C'est très bien mais... (de retour du Bronks)

Publié le  31.05.2010

Il y a des années, quand il m'arrivait d'aller au théâtre avec des théâtreux (alors que je n'en étais pas encore un moi-même), une phrase parmi toutes avait le don de m'irriter à la sortie.

 

« C'est très bien mais ce n'est pas du théâtre ».

 

Phrase définitivement horripilante, bêtement corporatiste, voire franchement réactionnaire.

 

« C'est très bien mais ce n'est pas du théâtre ».

Y lire « j'admets que c'est beau et/ou bien fait et/ou intelligent et/ou drôle et/ou etc. ...mais trop éloigné de ma conception de ce que doit être un plateau et/ou un acteur et/ou un texte et/ou etc. ...pour que je cautionne complètement ».

 

« C'est très bien mais ce n'est pas du théâtre ».

Y lire un refus d'élargir le champ des possibles.

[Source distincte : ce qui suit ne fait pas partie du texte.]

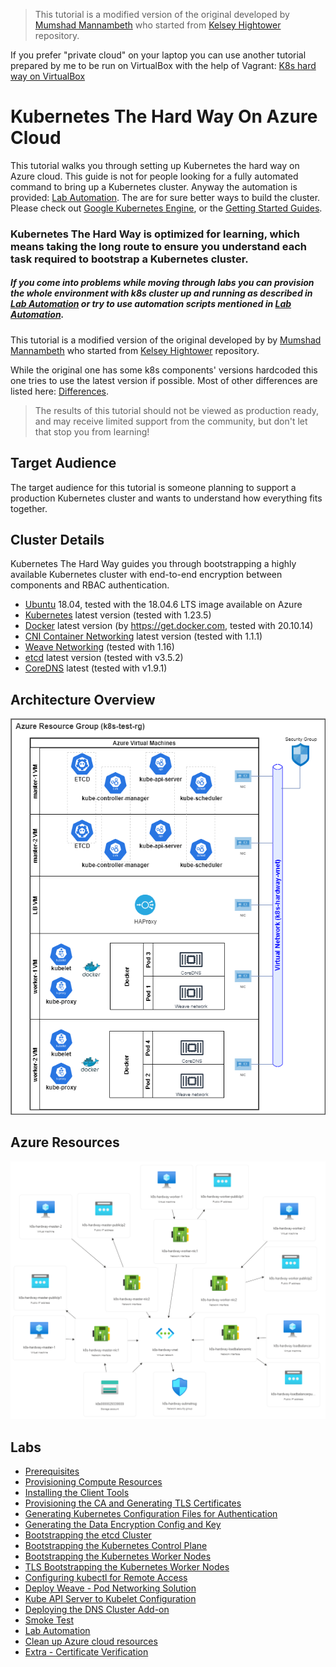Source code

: > This tutorial is a modified version of the original developed by [Mumshad Mannambeth](https://github.com/mmumshad/kubernetes-the-hard-way) who started from [Kelsey Hightower](https://github.com/kelseyhightower/kubernetes-the-hard-way) repository.

If you prefer "private cloud" on your laptop you can use another tutorial prepared by me to be run on VirtualBox with the help of Vagrant: [K8s hard way on VirtualBox](https://github.com/Marcin-Blazowski/k8s-hardway-vagrant)

# Kubernetes The Hard Way On Azure Cloud

This tutorial walks you through setting up Kubernetes the hard way on Azure cloud.
This guide is not for people looking for a fully automated command to bring up a Kubernetes cluster. Anyway the automation is provided: [Lab Automation](./docs/16-lab-automation.md).
The are for sure better ways to build the cluster. Please check out [Google Kubernetes Engine](https://cloud.google.com/kubernetes-engine), or the [Getting Started Guides](http://kubernetes.io/docs/getting-started-guides/).

### Kubernetes The Hard Way is optimized for learning, which means taking the long route to ensure you understand each task required to bootstrap a Kubernetes cluster.

##### If you come into problems while moving through labs you can provision the whole environment with k8s cluster up and running as described in [Lab Automation](./docs/16-lab-automation.md) or try to use automation scripts mentioned in [Lab Automation](./docs/16-lab-automation.md).

This tutorial is a modified version of the original developed by  by [Mumshad Mannambeth](https://github.com/mmumshad/kubernetes-the-hard-way) who started from [Kelsey Hightower](https://github.com/kelseyhightower/kubernetes-the-hard-way) repository.

While the original one has some k8s components' versions hardcoded this one tries to use the latest version if possible.
Most of other differences are listed here: [Differences](./docs/differences-to-original.md).

> The results of this tutorial should not be viewed as production ready, and may receive limited support from the community, but don't let that stop you from learning!

## Target Audience

The target audience for this tutorial is someone planning to support a production Kubernetes cluster and wants to understand how everything fits together.

## Cluster Details

Kubernetes The Hard Way guides you through bootstrapping a highly available Kubernetes cluster with end-to-end encryption between components and RBAC authentication.

* [Ubuntu](https://ubuntu.com/) 18.04, tested with the 18.04.6 LTS image available on Azure
* [Kubernetes](https://github.com/kubernetes/kubernetes) latest version (tested with 1.23.5)
* [Docker](https://docs.docker.com) latest version (by https://get.docker.com, tested with 20.10.14)
* [CNI Container Networking](https://github.com/containernetworking/cni) latest version (tested with 1.1.1)
* [Weave Networking](https://www.weave.works/docs/net/latest/kubernetes/kube-addon/) (tested with 1.16)
* [etcd](https://github.com/coreos/etcd) latest version (tested with v3.5.2)
* [CoreDNS](https://github.com/coredns/coredns) latest (tested with v1.9.1)

## Architecture Overview

![Architecture_Overview](./docs/images/architecture_overview_azure.drawio.png)

## Azure Resources

![Azure Resources](./docs/images/azure_resources.png)


## Labs

* [Prerequisites](docs/01-prerequisites.md)
* [Provisioning Compute Resources](docs/02-compute-resources.md)
* [Installing the Client Tools](docs/03-client-tools.md)
* [Provisioning the CA and Generating TLS Certificates](docs/04-certificate-authority.md)
* [Generating Kubernetes Configuration Files for Authentication](docs/05-kubernetes-configuration-files.md)
* [Generating the Data Encryption Config and Key](docs/06-data-encryption-keys.md)
* [Bootstrapping the etcd Cluster](docs/07-bootstrapping-etcd.md)
* [Bootstrapping the Kubernetes Control Plane](docs/08-bootstrapping-kubernetes-controllers.md)
* [Bootstrapping the Kubernetes Worker Nodes](docs/09-bootstrapping-kubernetes-workers.md)
* [TLS Bootstrapping the Kubernetes Worker Nodes](docs/10-tls-bootstrapping-kubernetes-workers.md)
* [Configuring kubectl for Remote Access](docs/11-configuring-kubectl.md)
* [Deploy Weave - Pod Networking Solution](docs/12-configure-pod-networking.md)
* [Kube API Server to Kubelet Configuration](docs/13-kube-apiserver-to-kubelet.md)
* [Deploying the DNS Cluster Add-on](docs/14-dns-addon.md)
* [Smoke Test](docs/15-smoke-test.md)
* [Lab Automation](docs/16-lab-automation.md)
* [Clean up Azure cloud resources](docs/clean-up.md)
* [Extra - Certificate Verification](docs/verify-certificates.md)
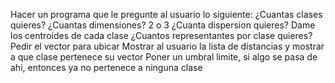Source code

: Hacer un programa que le pregunte al usuario lo siguiente: 
¿Cuantas clases quieres? 
¿Cuantas dimensiones? 2 o 3
¿Cuanta dispersion quieres? 
Dame los centroides de cada clase
¿Cuantos representantes por clase quieres? 
Pedir el vector para ubicar
Mostrar al usuario la lista de distancias y mostrar a que clase pertenece su vector
Poner un umbral limite, si algo se pasa de ahi, entonces ya no pertenece a ninguna clase

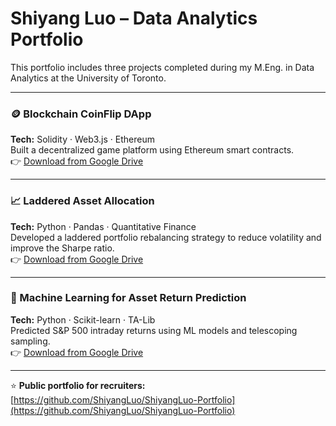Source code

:# Shiyang Luo – Data Analytics Portfolio

This portfolio includes three projects completed during my M.Eng. in Data Analytics at the University of Toronto.

---

### 🪙 Blockchain CoinFlip DApp  
**Tech:** Solidity · Web3.js · Ethereum  
Built a decentralized game platform using Ethereum smart contracts.  
👉 [Download from Google Drive](https://drive.google.com/file/d/1rGEF2MZwvhskjRXfvNEfRjTwBLQcDknL/view?usp=sharing)

---

### 📈 Laddered Asset Allocation  
**Tech:** Python · Pandas · Quantitative Finance  
Developed a laddered portfolio rebalancing strategy to reduce volatility and improve the Sharpe ratio.  
👉 [Download from Google Drive](https://drive.google.com/file/d/1OQ9kK_qcCiTQZQ9gLHQMtX0ZZkgJFZHY/view?usp=sharing)

---

### 🤖 Machine Learning for Asset Return Prediction  
**Tech:** Python · Scikit-learn · TA-Lib  
Predicted S&P 500 intraday returns using ML models and telescoping sampling.  
👉 [Download from Google Drive](https://drive.google.com/file/d/1aWR9l0LHPVX1AQlPH8-hqt08waYrYKkH/view?usp=sharing)

---

⭐ **Public portfolio for recruiters:**  
[https://github.com/ShiyangLuo/ShiyangLuo-Portfolio](https://github.com/ShiyangLuo/ShiyangLuo-Portfolio)
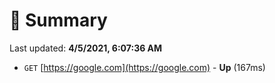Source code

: # 📖 Summary
Last updated: **4/5/2021, 6:07:36 AM**

- `GET` [https://google.com](https://google.com) - **Up** (167ms)
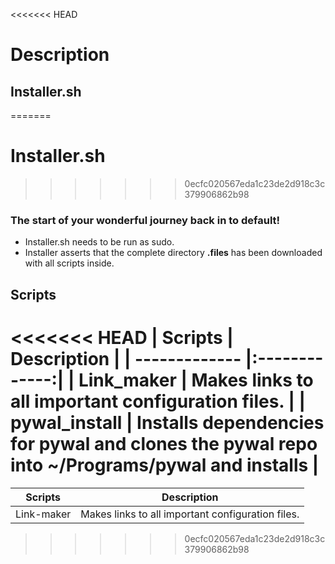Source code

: <<<<<<< HEAD
# Description
## Installer.sh
=======
# Installer.sh
>>>>>>> 0ecfc020567eda1c23de2d918c3c379906862b98
### The start of your wonderful journey back in to default! 

* Installer.sh needs to be run as sudo.
* Installer asserts that the complete directory **.files** has been downloaded with all scripts inside.


## Scripts

<<<<<<< HEAD
| Scripts       | Description   | 
| ------------- |:-------------:| 
| Link_maker      | Makes links to all important configuration files. | 
| pywal_install | Installs dependencies for pywal and clones the pywal repo into ~/Programs/pywal and installs | 
=======

| Scripts       | Description   | 
| ------------- |:-------------:| 
| Link-maker      | Makes links to all important configuration files. | 
>>>>>>> 0ecfc020567eda1c23de2d918c3c379906862b98
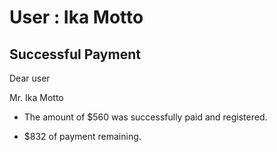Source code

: User : Ika Motto
=============

Successful Payment
---------------------

Dear user

Mr. Ika Motto

* The amount of $560 was successfully paid and registered.

* $832 of payment remaining.
  # 

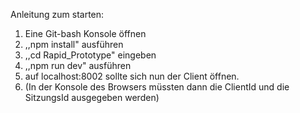 Anleitung zum starten:

1. Eine Git-bash Konsole öffnen
2. ,,npm install" ausführen
3. ,,cd Rapid_Prototype" eingeben
4. ,,npm run dev" ausführen
5. auf localhost:8002 sollte sich nun der Client öffnen.
6. (In der Konsole des Browsers müssten dann die ClientId und die SitzungsId ausgegeben werden)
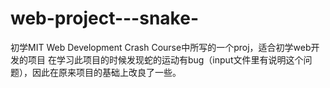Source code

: # web-project---snake-
初学MIT Web Development Crash Course中所写的一个proj，适合初学web开发的项目
在学习此项目的时候发现蛇的运动有bug（input文件里有说明这个问题），因此在原来项目的基础上改良了一些。
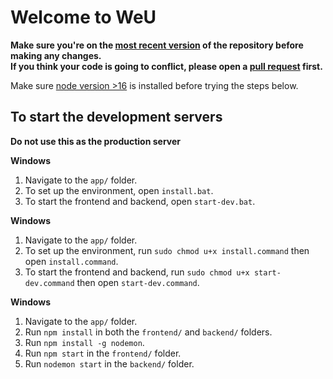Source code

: # Welcome to WeU

**Make sure you're on the [most recent version](https://github.com/weu2/app/tree/main) of the repository before making any changes.**
<br>
**If you think your code is going to conflict, please open a [pull request](https://github.com/weu2/app/pulls) first.**

Make sure [node version >16](https://nodejs.org/en/download/) is installed before trying the steps below.

## To start the development servers
**Do not use this as the production server**

**Windows**
1. Navigate to the `app/` folder.
2. To set up the environment, open `install.bat`.
3. To start the frontend and backend, open `start-dev.bat`.

**Windows**
1. Navigate to the `app/` folder.
2. To set up the environment, run `sudo chmod u+x install.command` then open `install.command`.
3. To start the frontend and backend, run `sudo chmod u+x start-dev.command` then open `start-dev.command`.

**Windows**
1. Navigate to the `app/` folder.
2. Run `npm install` in both the `frontend/` and `backend/` folders.
3. Run `npm install -g nodemon`.
4. Run `npm start` in the `frontend/` folder.
5. Run `nodemon start` in the `backend/` folder.
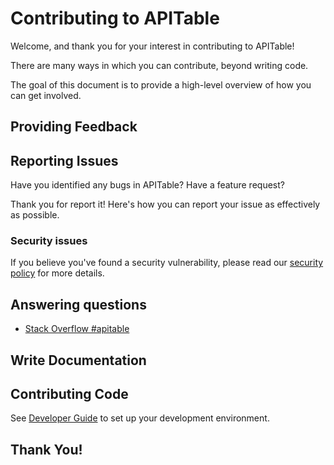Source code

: # Contributing to APITable

Welcome, and thank you for your interest in contributing to APITable!

There are many ways in which you can contribute, beyond writing code. 

The goal of this document is to provide a high-level overview of how you can get involved.


## Providing Feedback




## Reporting Issues

Have you identified any bugs in APITable?
Have a feature request?

Thank you for report it!
Here's how you can report your issue as effectively as possible.


### Security issues
If you believe you've found a security vulnerability, please read our [security policy](./SECURITY.md) for more details.


## Answering questions

- [Stack Overflow #apitable](https://stackoverflow.com/questions/tagged/apitable)

## Write Documentation

## Contributing Code

See [Developer Guide](./docs/contribute/developer-guide.md) to set up your development environment.


## Thank You!


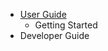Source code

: * [User Guide](https://github.com/ant-media/Ant-Media-Server/wiki)
   * Getting Started
* Developer Guide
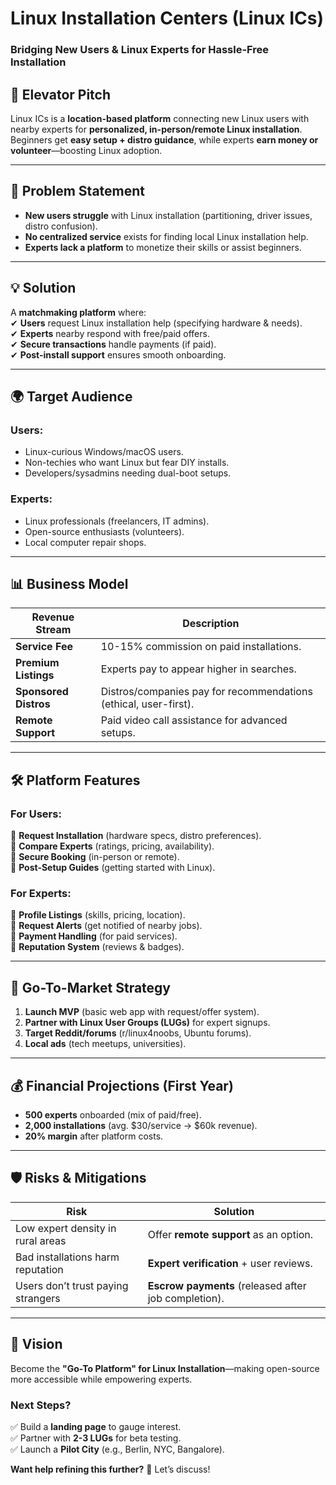 # **Linux Installation Centers (Linux ICs)**  
### **Bridging New Users & Linux Experts for Hassle-Free Installation**  

## **📌 Elevator Pitch**  
Linux ICs is a **location-based platform** connecting new Linux users with nearby experts for **personalized, in-person/remote Linux installation**. Beginners get **easy setup + distro guidance**, while experts **earn money or volunteer**—boosting Linux adoption.  

---

## **🎯 Problem Statement**  
- **New users struggle** with Linux installation (partitioning, driver issues, distro confusion).  
- **No centralized service** exists for finding local Linux installation help.  
- **Experts lack a platform** to monetize their skills or assist beginners.  

---

## **💡 Solution**  
A **matchmaking platform** where:  
✔ **Users** request Linux installation help (specifying hardware & needs).  
✔ **Experts** nearby respond with free/paid offers.  
✔ **Secure transactions** handle payments (if paid).  
✔ **Post-install support** ensures smooth onboarding.  

---

## **🌍 Target Audience**  
### **Users:**  
- Linux-curious Windows/macOS users.  
- Non-techies who want Linux but fear DIY installs.  
- Developers/sysadmins needing dual-boot setups.  

### **Experts:**  
- Linux professionals (freelancers, IT admins).  
- Open-source enthusiasts (volunteers).  
- Local computer repair shops.  

---

## **📊 Business Model**  
| Revenue Stream       | Description |  
|----------------------|------------|  
| **Service Fee**       | 10-15% commission on paid installations. |  
| **Premium Listings**  | Experts pay to appear higher in searches. |  
| **Sponsored Distros** | Distros/companies pay for recommendations (ethical, user-first). |  
| **Remote Support**    | Paid video call assistance for advanced setups. |  

---

## **🛠 Platform Features**  
### **For Users:**  
🔹 **Request Installation** (hardware specs, distro preferences).  
🔹 **Compare Experts** (ratings, pricing, availability).  
🔹 **Secure Booking** (in-person or remote).  
🔹 **Post-Setup Guides** (getting started with Linux).  

### **For Experts:**  
🔹 **Profile Listings** (skills, pricing, location).  
🔹 **Request Alerts** (get notified of nearby jobs).  
🔹 **Payment Handling** (for paid services).  
🔹 **Reputation System** (reviews & badges).  

---

## **🚀 Go-To-Market Strategy**  
1. **Launch MVP** (basic web app with request/offer system).  
2. **Partner with Linux User Groups (LUGs)** for expert signups.  
3. **Target Reddit/forums** (r/linux4noobs, Ubuntu forums).  
4. **Local ads** (tech meetups, universities).  

---

## **💰 Financial Projections (First Year)**  
- **500 experts** onboarded (mix of paid/free).  
- **2,000 installations** (avg. $30/service → $60k revenue).  
- **20% margin** after platform costs.  

---

## **🛡 Risks & Mitigations**  
| Risk | Solution |  
|------|----------|  
| Low expert density in rural areas | Offer **remote support** as an option. |  
| Bad installations harm reputation | **Expert verification** + user reviews. |  
| Users don’t trust paying strangers | **Escrow payments** (released after job completion). |  

---

## **🔮 Vision**  
Become the **"Go-To Platform" for Linux Installation**—making open-source more accessible while empowering experts.  

### **Next Steps?**  
✅ Build a **landing page** to gauge interest.  
✅ Partner with **2-3 LUGs** for beta testing.  
✅ Launch a **Pilot City** (e.g., Berlin, NYC, Bangalore).  

**Want help refining this further?** 🚀 Let’s discuss!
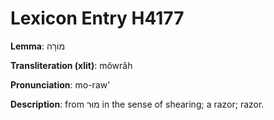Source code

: # Lexicon Entry H4177

**Lemma**: מוֹרָה

**Transliteration (xlit)**: môwrâh

**Pronunciation**: mo-raw'

**Description**:
from מוּר in the sense of shearing; a razor; razor.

Après tout, si ça se passe sur une scène et si ça me plaît, quelle importance de ranger ou pas l'objet scénique dans la case théâtrale ?

 

 

En sortant de « Hot Pepper, Air Conditioner, and the Farewell Speech » du Japonais Toshiki Okada, j'avoue honteusement avoir pensé : « C'est très bien mais ce n'est pas du théâtre ». Pire : j'avoue honteusement avoir considéré avec mépris le public très enthousiaste en me disant : « C'est foutu. Si les spectateurs du Kunsten applaudissent plus chaleureusement Okada que García, Schlingensief ou Díaz, ça signifie que l'image a gagné sur la pulsion. Ça signifie que la démonstration a gagné sur le partage de l'instant. Ça signifie que la pirouette conceptuelle a gagné sur la nécessité énonciatoire ». Merde.

 

« C'est très bien mais ce n'est pas du théâtre ».

 

Le spectacle d'Okada est logorrhéique (ce qui n'est pas une mauvais chose en soi), très léché (mais pas très beau), use de la chorégraphie, de l'a-rythmie et de la bande-son dans des perspectives ultra-signifiantes qui confinent au symbolique permanent. Le spectacle d'Okada n'a rien à me dire que je ne sache déjà et emploie toute son énergie à démontrer que sa façon de me le dire est la plus chimiquement pure. Il déploie dans ma direction une injonction à constater sa brillance conceptuelle. Que la scène et la salle partagent les mêmes minutes n'a strictement aucune importance : le spectacle sera authentiquement similaire le lendemain et dans six mois, à Berlin, à Rio ou à Téhéran.

 

Ce n'est donc pas du théâtre puisque l'œuvre fonctionne toute seule : elle n'a pas besoin du public pour exister. Ou plutôt elle n'en a besoin, exclusivement, que pour s'auto-célébrer en tant qu'Œuvre. Je n'aime pas être placé dans cette position. Ou plutôt : je n'aime pas que le théâtre me place dans cette position puisqu'elle va à contre-sens de l'essence du médium (à la différence des arts plastiques, de la musique ou du cinéma). Voilà le sens que prend aujourd'hui pour moi la phrase :

 

« C'est très bien mais ce n'est pas du théâtre ».